What to produce = For each line below that includes the word "chosen", make a copy.

Material to process =
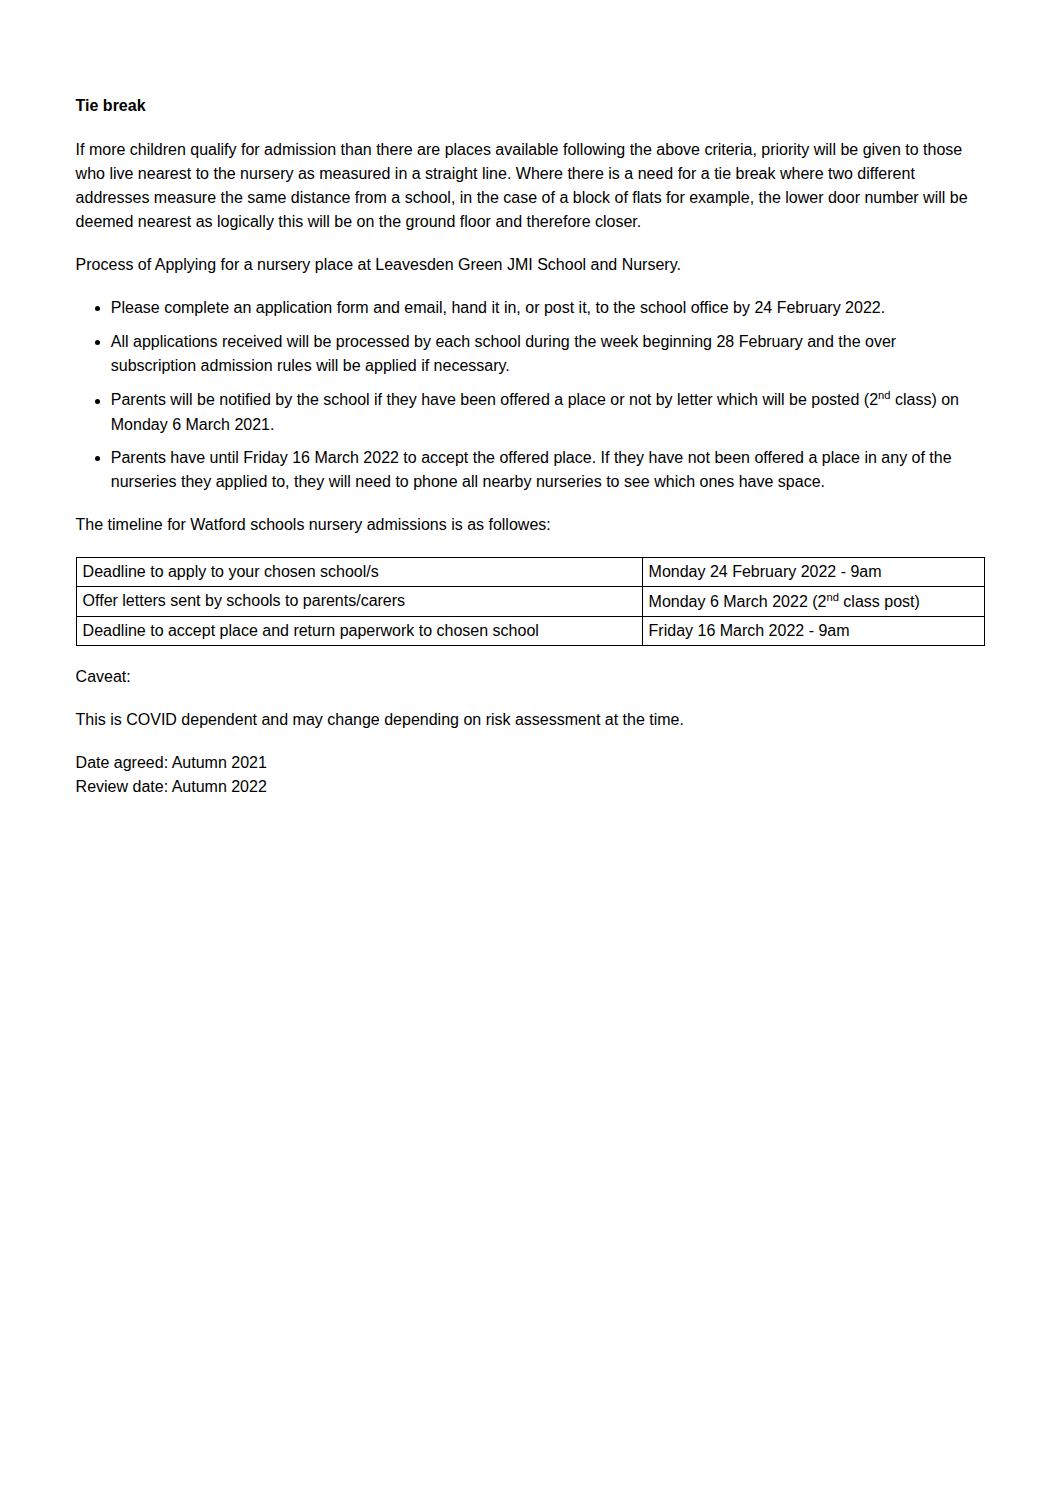Tie break
If more children qualify for admission than there are places available following the above criteria, priority will be given to those who live nearest to the nursery as measured in a straight line. Where there is a need for a tie break where two different addresses measure the same distance from a school, in the case of a block of flats for example, the lower door number will be deemed nearest as logically this will be on the ground floor and therefore closer.
Process of Applying for a nursery place at Leavesden Green JMI School and Nursery.
Please complete an application form and email, hand it in, or post it, to the school office by 24 February 2022.
All applications received will be processed by each school during the week beginning 28 February and the over subscription admission rules will be applied if necessary.
Parents will be notified by the school if they have been offered a place or not by letter which will be posted (2nd class) on Monday 6 March 2021.
Parents have until Friday 16 March 2022 to accept the offered place. If they have not been offered a place in any of the nurseries they applied to, they will need to phone all nearby nurseries to see which ones have space.
The timeline for Watford schools nursery admissions is as followes:
| Deadline to apply to your chosen school/s | Monday 24 February 2022 - 9am |
| Offer letters sent by schools to parents/carers | Monday 6 March 2022 (2 nd class post) |
| Deadline to accept place and return paperwork to chosen school | Friday 16 March 2022 - 9am |
Caveat:
This is COVID dependent and may change depending on risk assessment at the time.
Date agreed: Autumn 2021
Review date: Autumn 2022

Exercise solution =
| Deadline to apply to your chosen school/s | Monday 24 February 2022 - 9am |
| Deadline to accept place and return paperwork to chosen school | Friday 16 March 2022 - 9am |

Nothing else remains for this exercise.